ERP Change: The Secret For Merger Success
One of the quickest and most effective methods for a small business to become a medium sized business, or for a medium sized business to become a large business is by merger or acquisition. Achieving the expected efficiencies and synergies from the combination of two or more companies is always much harder to do in real life than it was envisioned in the comfort of a conference room. Once the agreement in principle is reached to move forward, quality thought – not wishful thinking – needs to be devoted to making certain the new entity is one single integrated company, and not two different companies sharing a common logo.
ERP figures heavily into this thinking. By definition, ERP includes the word “enterprise”, so if parts of your company remain on different systems, you cannot legitimately contend that you have an ERP system. Long before any title documents are signed, strategic decisions should have been made about what system the joint organization will standardize around - at least one company will have a crucial reason to change ERP systems. If neither party’s system adequately fulfills all of your needs, then both companies may be forced into changing ERP systems. Do not automatically assume that the system you are using is better for the joint entity than the system your partner is using; just automatically assume you should only use one system.
A Conflict Of Concepts
This is critical because the merged entity will use every argument known to man to stall and resist changing ERP, and “your computer system won’t handle the way we do business” will be milked to its fullest. You will hear that switching ERP systems will double the work load, it will destroy service, it will jeopardize financial integrity – in short, you will hear every desperate half truth that has been used to manage from the bottom since the invention of business. You have to be on your game, because if even one of a hundred turns out to have a basis in practicality, that will be the one you hear about for the next five years. This doesn’t happen because people are bad, or evil, or stupid; it happens because people hate change, and they reject the possibility that the company that bought them might have an equivalent level of talent.

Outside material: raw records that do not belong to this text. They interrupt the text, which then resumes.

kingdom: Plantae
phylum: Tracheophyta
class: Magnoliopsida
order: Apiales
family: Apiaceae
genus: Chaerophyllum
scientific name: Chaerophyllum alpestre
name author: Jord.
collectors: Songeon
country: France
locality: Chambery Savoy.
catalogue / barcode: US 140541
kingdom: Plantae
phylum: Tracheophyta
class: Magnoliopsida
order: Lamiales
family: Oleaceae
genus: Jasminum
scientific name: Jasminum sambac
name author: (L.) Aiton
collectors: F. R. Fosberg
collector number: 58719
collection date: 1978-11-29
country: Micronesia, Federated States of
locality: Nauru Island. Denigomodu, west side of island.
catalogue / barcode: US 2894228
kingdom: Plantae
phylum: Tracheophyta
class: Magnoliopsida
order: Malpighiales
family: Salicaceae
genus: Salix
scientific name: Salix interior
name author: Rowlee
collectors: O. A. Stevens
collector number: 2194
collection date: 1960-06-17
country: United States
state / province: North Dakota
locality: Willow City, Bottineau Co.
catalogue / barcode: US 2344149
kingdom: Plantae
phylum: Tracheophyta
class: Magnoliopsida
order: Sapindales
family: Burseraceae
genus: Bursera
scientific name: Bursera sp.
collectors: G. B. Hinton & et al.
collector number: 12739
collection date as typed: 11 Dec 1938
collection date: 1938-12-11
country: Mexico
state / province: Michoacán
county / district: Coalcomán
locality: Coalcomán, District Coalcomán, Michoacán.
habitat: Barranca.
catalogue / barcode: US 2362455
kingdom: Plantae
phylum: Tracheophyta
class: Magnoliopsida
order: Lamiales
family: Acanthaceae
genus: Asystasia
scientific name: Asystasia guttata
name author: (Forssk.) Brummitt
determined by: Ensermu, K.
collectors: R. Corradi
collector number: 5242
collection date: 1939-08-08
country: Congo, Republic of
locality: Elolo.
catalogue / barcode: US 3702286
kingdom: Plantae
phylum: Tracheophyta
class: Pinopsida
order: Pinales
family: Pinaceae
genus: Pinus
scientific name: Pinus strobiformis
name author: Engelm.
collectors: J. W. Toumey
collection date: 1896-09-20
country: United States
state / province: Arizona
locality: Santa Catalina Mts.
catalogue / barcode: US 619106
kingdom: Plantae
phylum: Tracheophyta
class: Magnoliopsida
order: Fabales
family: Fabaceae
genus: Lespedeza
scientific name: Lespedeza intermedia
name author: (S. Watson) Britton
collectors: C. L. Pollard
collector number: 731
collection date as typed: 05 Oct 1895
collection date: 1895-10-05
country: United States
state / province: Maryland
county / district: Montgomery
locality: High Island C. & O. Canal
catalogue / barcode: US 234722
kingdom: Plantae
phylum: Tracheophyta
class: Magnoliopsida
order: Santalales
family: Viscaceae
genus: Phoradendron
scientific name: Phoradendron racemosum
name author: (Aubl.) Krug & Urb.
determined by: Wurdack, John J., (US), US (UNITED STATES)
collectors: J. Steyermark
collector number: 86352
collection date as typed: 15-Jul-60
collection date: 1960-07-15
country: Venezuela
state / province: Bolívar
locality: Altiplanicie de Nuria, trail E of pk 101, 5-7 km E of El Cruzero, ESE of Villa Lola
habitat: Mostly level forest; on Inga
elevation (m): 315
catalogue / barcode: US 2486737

However, even if you do stub your toe with too much change, too quickly, the alternative is worse. This is the situation in which both organizations continue as before, both pretty happy, both operating different systems, both making independent tactical decisions (which they can do since they run independent business support systems), both doing pretty much what they did before the union. People can’t say why, exactly, the expected efficiencies aren’t happening, or why people don’t seem to be working together. Lack of results causes top management to believe someone is sabotaging the integration. The problem isn’t sabotage; the problem is that separate systems ensure that people work separately - resisting ERP change creates a resistance to progress.
Don’t make this mistake. Integrate ERP systems as one of the first steps in a merger or acquisition.